Из года в год у Божидара подобно духовной аллергии накапливалось чувство вины передо мной. Когда он был молод, я был для него шефом, я сделал из него человека, помог овладеть тонкостями нашей профессии, научил каждое дело доводить до конца. На работе я подавлял его своей мрачней скромностью, потом я стал подавлять его желанием выйти на пенсию, его угнетает даже то, что у его сына крепкая многодетная семья, а моя дочь — разведенка. Это верно, что чужое несчастье — повод, чтобы осознать собственное благополучие, но такое сопоставление убийственно, когда оно касается близкого человека. Чтобы скрыть свою слабость, замаскировать все возрастающее чувство вины, Божидар держался со мной недружелюбно, поручал мне самые трудные дела, требовал с меня больше, чем с других.

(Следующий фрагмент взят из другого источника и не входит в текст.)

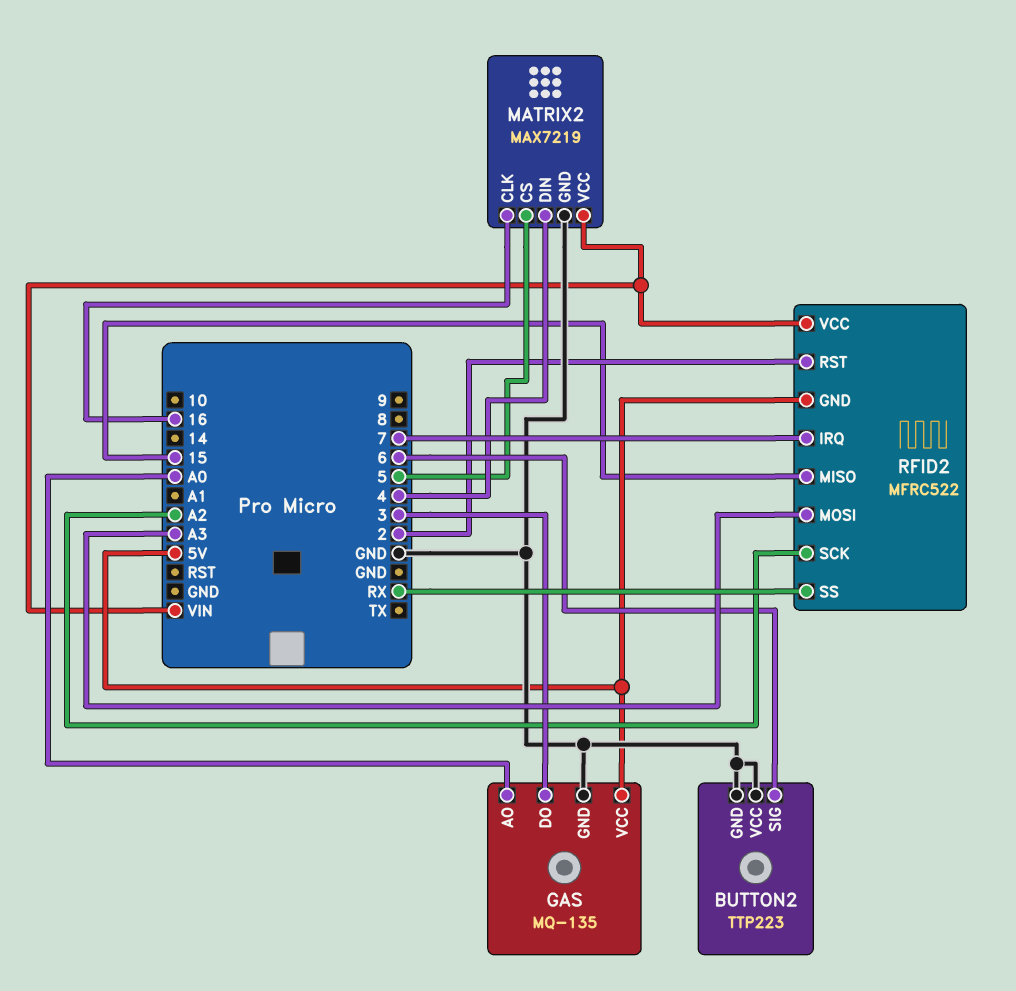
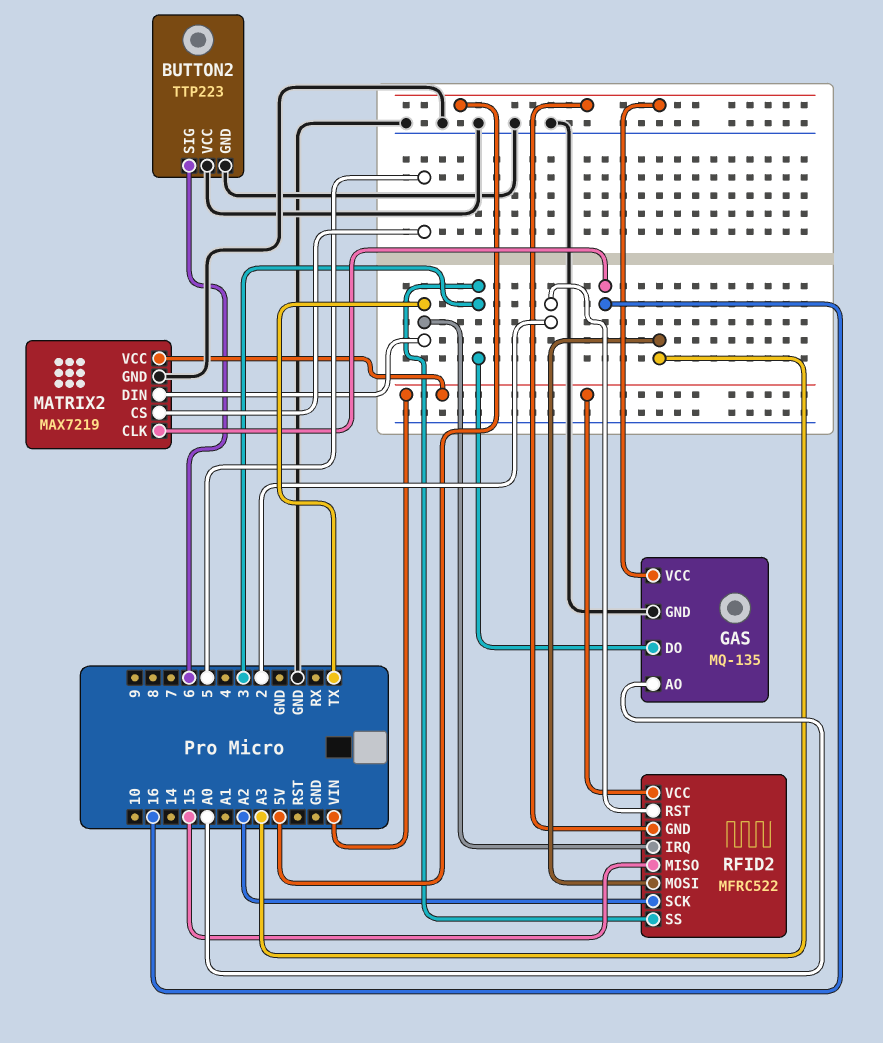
MATRIX2 pin DIN: 4 -> TX
RFID2 pin IRQ: 7 -> TX
RFID2 pin SS: RX -> 3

Наше самоотверженное служение закону по сути дела является профессией для людей одиноких. Может быть, возмущение злом порождает в нас мучительные подозрения во всем и ко всему. Моим коллегам это хорошо известно, и только они могут понять этот особый недуг — ощущение жестокого, неизбежного одиночества среди людей, потому что всех, кто тебя окружает, включительно собственных детей, ты воспринимаешь как нереализованных преступников. Кроме Божидара, у меня нет друзей, он предан мне, как пес… только он — пес-начальник, а я — пес-подчиненный, вышедший на пенсию. Воспитание требует, чтоб я молча проглотил эту колкость насчет горы и Магомета.
— Откуда ты к нам пожаловал, Евтимов? — Божидар уже сел за письменный стол, и расстояние между нами сразу становится огромным, превращается в пропасть. Почувствовав это, Шеф снимает свои окуляры и растворяет меня в пространстве, обезличивает, просто-напросто сводит на нет, переставая меня видеть.